Post by bystander » Tue Feb 15, 2011 4:16 pm

A buzzing beehive and a dying star
Discover Blogs | Bad Astronomy | 2011 Feb 15
When I was younger, it was pretty common on clear nights to see me at the end of my driveway with my telescope. And one of my favorite targets to observe was (and still are) globular clusters: hundreds of thousands, and sometimes millions of stars all bound together in a tight ball due to their gravity. And one of the best of those is the fabulous M15… and when it’s seen by Hubble, well, it’s simply spectacular: (see previous post)

Holy wow! Click to englobulenate – I had to shrink the image a lot to get it to fit here, so as gorgeous as this is it’s a shadow of the higher-res version… or the ginormous full-res one!

M15 is relatively nearby as globulars go, about 35,000 light years. Over 150 of these objects orbit our galaxy, and so some are quite far away. Not only is it close, but M15 is also fairly densely-populated, its stars orbiting each other like bees around a beehive, making it a pretty easy target for amateur astronomers. It was one of the first things I’d go after once it got dark in the autumn, and it would appear as a fuzzy ball in my 25 cm ‘scope. Of course, when you aim the 2.4 meter mirror of Hubble at it, well. You can see for yourself.

This false-color image is a combination of two pictures; one taken in visible light (colored blue; in reality the filter used let through yellow and red light), and the other in near-infrared (colored red). That selects out redder stars; the brightest ones are red giants, stars nearing the ends of their lives, and the fainter ones are lower-mass stars that are still busily fusing hydrogen into helium in their cores.
Image
If you look to the left and a bit below the cluster’s center, though, a blue glow sticks out among all the red. If you do grab the seriously super high-res version of the image, you get a much better look at it. I’ve zoomed in on it here. It’s clearly not a star; the blue halo is much larger than any star image, and you can see the rim on the left hand side is bright. What gives?

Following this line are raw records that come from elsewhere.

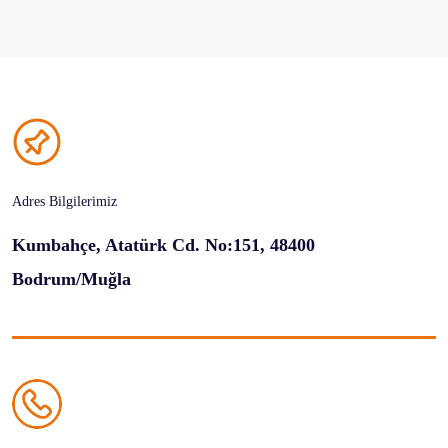
Adres Bilgilerimiz
Kumbahçe, Atatürk Cd. No:151, 48400
Bodrum/Muğla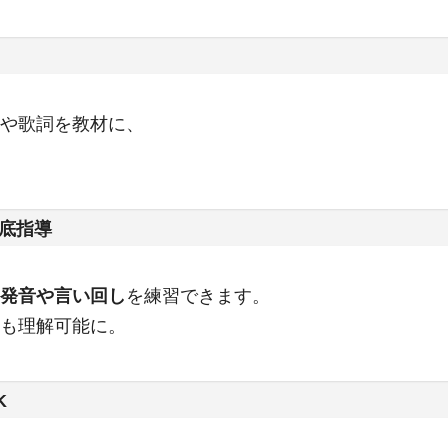
や歌詞を教材に、
底指導
発音や言い回し
を練習できます。
」も理解可能に。
K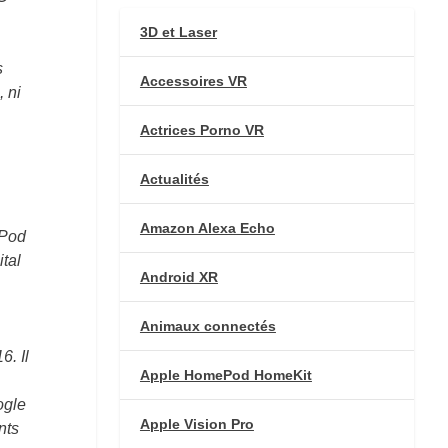
3D et Laser
s
Accessoires VR
 ni
Actrices Porno VR
Actualités
Amazon Alexa Echo
iPod
ital
Android XR
Animaux connectés
. Il
Apple HomePod HomeKit
ogle
Apple Vision Pro
nts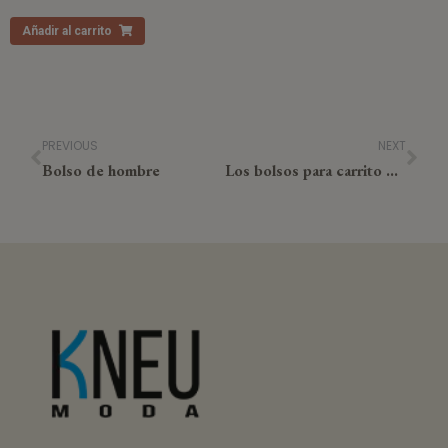
Añadir al carrito
PREVIOUS
NEXT
Bolso de hombre
Los bolsos para carrito bebe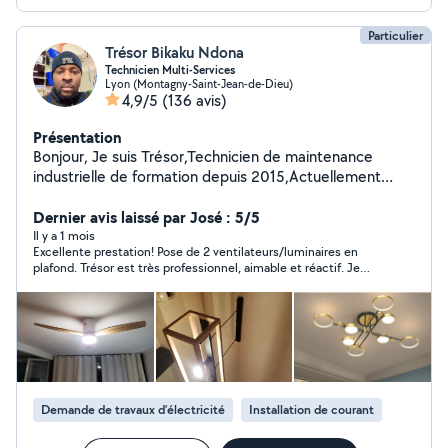
Particulier
Trésor Bikaku Ndona
Technicien Multi-Services
Lyon (Montagny-Saint-Jean-de-Dieu)
4,9/5
(136 avis)
Présentation
Bonjour, Je suis Trésor,Technicien de maintenance
industrielle de formation depuis 2015,Actuellement
Technicien de production industrielle. Doué et
passionné de bricolage et petits travaux! J'ai plusieurs
Dernier avis laissé par José : 5/5
cordes sur à mon arc et propose mes services pour:
Il y a 1 mois
Excellente prestation! Pose de 2 ventilateurs/luminaires en
Montages et installations cuisine. Montages de tout
plafond. Trésor est très professionnel, aimable et réactif. Je
type de meubles. pose parquet,sol,tapis collant.ect
vous le recommande sans aucune hésitation ;)
Peinture ( intérieur et extérieur) et papiers peints.
Dépannage et changement de pièces Électriques. Pose
objets murales : meuble mural,Écran et autres Et toutes
types de bricolages Je suis sûr de pouvoir vous rendre
un service de qualité et professionnel ! La propriété et
l'exigence faites partie de mes qualités. N'hésitez pas à
Demande de travaux d’électricité
Installation de courant
mes contacter pour discuter vos besoins (bricolage et
petits travaux ). Au plaisir de vous rencontrer!!!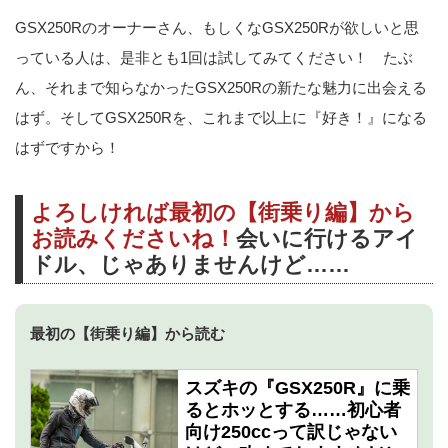
GSX250Rのオーナーさん、もしくなGSX250Rが欲しいと思
っている人は、是非とも1回は試してみてください！ たぶ
ん、それまで知らなかったGSX250Rの新たな魅力に出会える
はず。そしてGSX250Rを、これまで以上に『好き！』になる
はずですから！
よろしければ最初の【街乗り編】から
お読みくださいね！
会いに行けるアイ
ドル、じゃありませんけど……
最初の【街乗り編】から読む
スズキの『GSX250R』に乗
るとホッとする……初心者
向け250ccって訳じゃない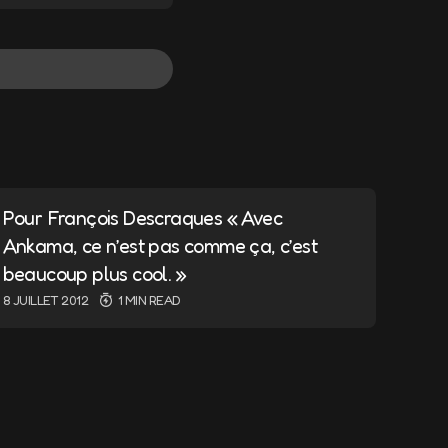
ndiqués avec
*
Pour François Descraques « Avec
Ankama, ce n’est pas comme ça, c’est
beaucoup plus cool. »
8 JUILLET 2012
1 MIN READ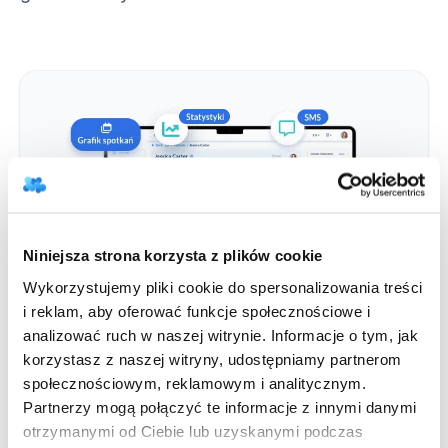
Niniejsza strona korzysta z plików cookie
Wykorzystujemy pliki cookie do spersonalizowania treści
i reklam, aby oferować funkcje społecznościowe i
analizować ruch w naszej witrynie. Informacje o tym, jak
Oszczędność czasu
korzystasz z naszej witryny, udostępniamy partnerom
Oszczędzaj swój czas!
społecznościowym, reklamowym i analitycznym.
Praca terapeuty to wymagająca praca, w
Partnerzy mogą połączyć te informacje z innymi danymi
której całą Twoją uwagę pochłaniają
otrzymanymi od Ciebie lub uzyskanymi podczas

This is a planetary nebula, the shell of gas expelled by a star as it really starts to give up the ghost. Many of those red giant stars in the cluster are blowing off a slow, dense, wind of material, far too faint to see. But after a few thousand years, so much material is lost that by a red giant that the hot core is exposed, and a faster wind starts to blow. This catches up to and slams into the red giant wind, compressing it. The ultraviolet light from the core of the star lights up the gas, causing it to glow.

We see hundreds of these nebulae in the sky, but they don’t last long, just a few thousand years, and not too many are seen in globular clusters. This one, named Pease 1, was actually the first such detected in a globular. It’s a challenging object using just a telescope and your eye, but shows up readily in images. And this Hubble image is the finest I’ve seen! You can actually see some structure in the gas, which is a remarkable achievement given its distance of 35,000,000,000,000,000 kilometers! That’s 21 quadrillion miles, if you like your units that way.

Eventually that gas will diffuse and merge with the ethereally thin stuff between the stars in that cluster, and the star will fade. Such is the fate of all the stars in the cluster, actually, so take a good look now and appreciate what you can see. In a couple of hundred billion years it’ll be gone.
Know the quiet place within your heart and touch the rainbow of possibility; be
alive to the gentle breeze of communication, and please stop being such a jerk.